Conservatives have always existed in the business but many of them have to remain quiet about their politics.

And Ted Cruz’s former college roommate turned Hollywood screenwriter just unleashed a woke extremist attack on fans of his own show.

Hollywood screenwriter Craig Mazin has had a long and successful career in the business.

He broke into the business writing low-brow comedies but has recently transitioned to television dramas, like HBO’s Chernobyl and The Last of Us.

Before he was a screenwriter, Mazin was college roommates with Senator Ted Cruz (R-TX) at Princeton, and when Cruz became a national political figure, Mazin began dunking on him on Twitter, much to the delight of the media.

Mazin, a woke extremist who claims to have voted Republican in the past, recently caused a stir when he suggested critics of his show The Last of Us were somehow “homophobic.”

The show, an adaptation of a wildly popular video game franchise, prominently featured a gay relationship between two men in the third episode, and it was not well received by a big portion of viewers.

“Some people didn’t like Episode 3 because, you know, gay stuff,” Mazin explained. “And then they kind of retroactively try and come up with a [different and inoffensive] reason why. [But] one of the complaints I saw was, ‘Oh, it’s just a filler episode.
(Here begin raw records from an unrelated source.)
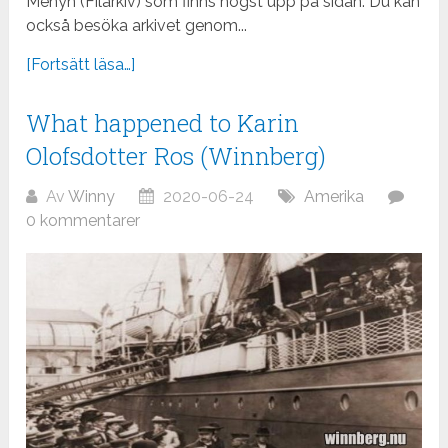
Menyn (Filarkiv) som finns högst upp på sidan. Du kan
också besöka arkivet genom...
[Fortsätt läsa…]
What happened to Karin
Olofsdotter Ros (Winnberg)
Av
Winny
2020-06-24
Amerika
0 kommentarer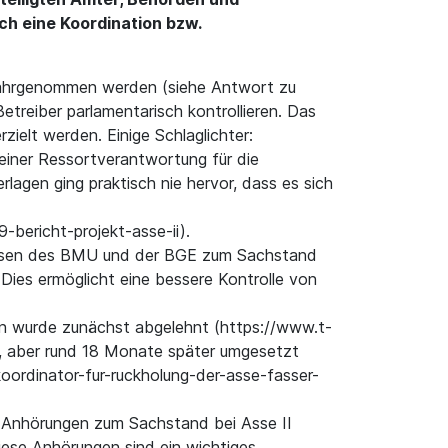
ch eine Koordination bzw.
wahrgenommen werden (siehe Antwort zu
etreiber parlamentarisch kontrollieren. Das
zielt werden. Einige Schlaglichter:
iner Ressortverantwortung für die
agen ging praktisch nie hervor, dass es sich
bericht-projekt-asse-ii).
swesen des BMU und der BGE zum Sachstand
Dies ermöglicht eine bessere Kontrolle von
n wurde zunächst abgelehnt (https://www.t-
), aber rund 18 Monate später umgesetzt
ordinator-fur-ruckholung-der-asse-fasser-
 Anhörungen zum Sachstand bei Asse II
iese Anhörungen sind ein wichtiges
It doesn’t advance the story.’ And I was like, ‘I think this episode advances the story more than any other episode we have’ — because it’s not plot, it’s character. It’s the letter Bill leaves behind to Joel that powers the rest of the show.”
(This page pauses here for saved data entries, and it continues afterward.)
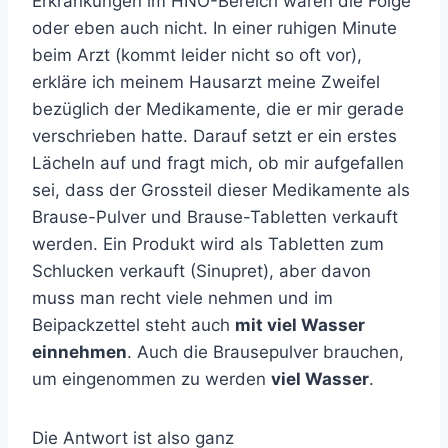
Erkrankungen im HNO-Bereich waren die Folge
oder eben auch nicht. In einer ruhigen Minute
beim Arzt (kommt leider nicht so oft vor),
erkläre ich meinem Hausarzt meine Zweifel
bezüglich der Medikamente, die er mir gerade
verschrieben hatte. Darauf setzt er ein erstes
Lächeln auf und fragt mich, ob mir aufgefallen
sei, dass der Grossteil dieser Medikamente als
Brause-Pulver und Brause-Tabletten verkauft
werden. Ein Produkt wird als Tabletten zum
Schlucken verkauft (Sinupret), aber davon
muss man recht viele nehmen und im
Beipackzettel steht auch
mit viel Wasser
einnehmen
. Auch die Brausepulver brauchen,
um eingenommen zu werden
viel Wasser
.
Die Antwort ist also ganz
So people can’t dislike the episode for the reasons they say.

It’s not as if this is the first time Hollywood has had a gay storyline in a television show or film – far from it.
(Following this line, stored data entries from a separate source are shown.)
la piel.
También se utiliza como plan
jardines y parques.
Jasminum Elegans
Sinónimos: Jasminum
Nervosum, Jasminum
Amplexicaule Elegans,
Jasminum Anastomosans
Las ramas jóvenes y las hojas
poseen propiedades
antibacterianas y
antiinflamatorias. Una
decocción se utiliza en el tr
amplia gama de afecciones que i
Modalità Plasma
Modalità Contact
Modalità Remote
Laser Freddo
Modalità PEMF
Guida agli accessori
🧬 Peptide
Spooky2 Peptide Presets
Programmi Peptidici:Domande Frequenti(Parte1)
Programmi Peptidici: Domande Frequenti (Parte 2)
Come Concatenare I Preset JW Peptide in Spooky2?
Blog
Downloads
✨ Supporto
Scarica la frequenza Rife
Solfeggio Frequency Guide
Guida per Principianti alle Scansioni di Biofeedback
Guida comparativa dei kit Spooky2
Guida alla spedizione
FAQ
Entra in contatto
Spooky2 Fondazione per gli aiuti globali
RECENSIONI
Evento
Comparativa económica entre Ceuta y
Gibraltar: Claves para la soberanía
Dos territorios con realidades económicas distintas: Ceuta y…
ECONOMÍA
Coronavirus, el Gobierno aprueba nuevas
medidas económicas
For instance, HBO’s acclaimed shows The Sopranos and The Wire both handled storylines with gay characters without fans of the show being off-put.

“If you want to know how to create an unforgettable, dynamic, sympathetic, iconic gay character, watch ‘Dog Day Afternoon,’” Conservative film critic John Nolte explained. “Al Pacino’s Sonny Wortzik is so brilliantly constructed that after it’s revealed he’s a homosexual, he doesn’t become a joke. Instead, he becomes even more sympathetic because we understand his desperation and relate to his status as a misfit and outsider.”

Audiences will go along for the ride if there’s “gay stuff” so long as it’s done well, just like any other storyline.